## What is required
Write out, word for word, the line that contains "Contacta Con Nosotros" and each line after it down to the last line of the data below. Include nothing more.

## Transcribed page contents

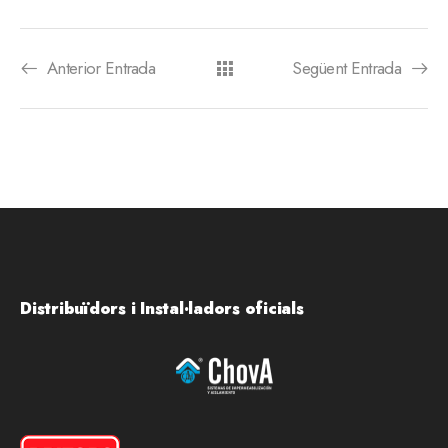
Anterior Entrada
Següent Entrada
Distribuïdors i Instal·ladors oficials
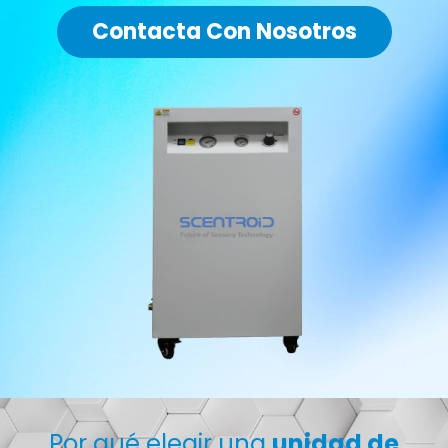
Contacta Con Nosotros
Por qué elegir una
unidad de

## Written solution
Contacta Con Nosotros
Por qué elegir una
unidad de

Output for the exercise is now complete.